PHOTO: Cindy Pascalo has worked as a nurse at Northwestern Memorial Hospital, where her daughter Jessica now works with her, for 39 years.
Jessica DeBrocke
Cindy Pascalo has worked as a nurse at Northwestern Memorial Hospital, where her daughter Jessica now works with her, for 39 years.

DeBrocke says she has been worried about her parents becoming sick due to coronavirus, but her mother’s constant reassurance has helped ease her mind.

“I’ve definitely learned that she stays very calm through everything,” DeBrocke said. “She’s like, ‘It’s going to be fine. We’re going to do this.’”

When they’re working together, Pascalo and DeBrocke will often tell patients they’re mother and daughter.

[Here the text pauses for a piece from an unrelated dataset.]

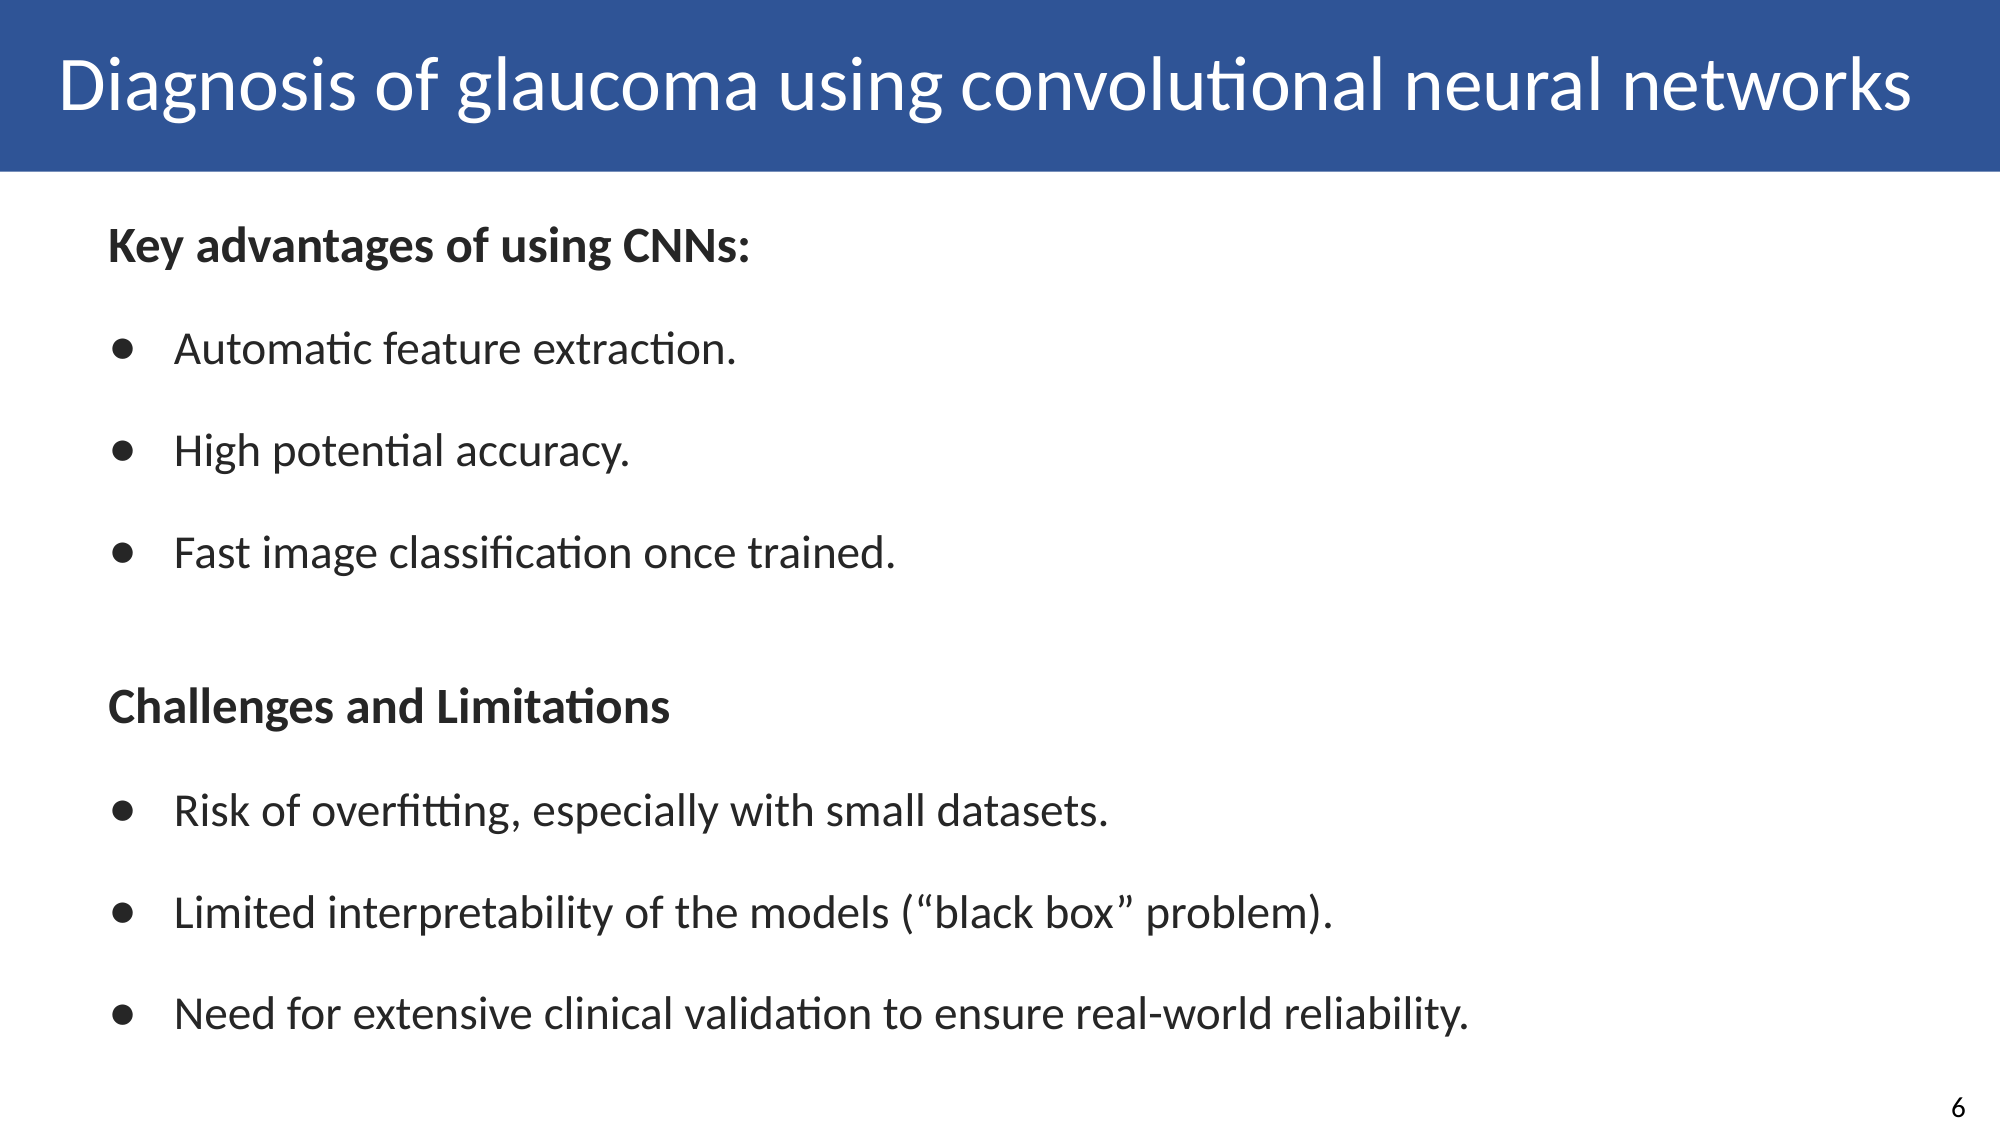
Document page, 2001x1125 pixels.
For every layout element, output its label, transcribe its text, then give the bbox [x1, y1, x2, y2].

title Diagnosis of glaucoma using convolutional neural networks [0, 0, 2000, 172]
list Key advantages of using CNNs: Automatic feature extraction. High potential accuracy. Fast image classification once trained. Challenges and Limitations Risk of overfitting, especially with small datasets. Limited interpretability of the models (“black box” problem). Need for extensive clinical validation to ensure real-world reliability. [93, 210, 1880, 1053]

“A few weeks ago she came in to help me with a patient who was having a hard day and I was like, ‘Hey, this is my mom!’” DeBrocke said. “Just to see how excited patient got – it’s fun that she thinks it’s so fun. It made me bond closer to my patient.”

Pascalo and DeBrocke say they’re not only thankful for the support they are giving to each other during the pandemic, but the support they’ve been receiving as health care workers from the community. DeBrocke says she cried driving home the first night she saw Chicago residents clapping outside of their apartments at 8 p.m.

“The world is so grateful and we’re humbled by it, but also this is our life,” Pascalo said. “This what we chose to do and we do it every day.”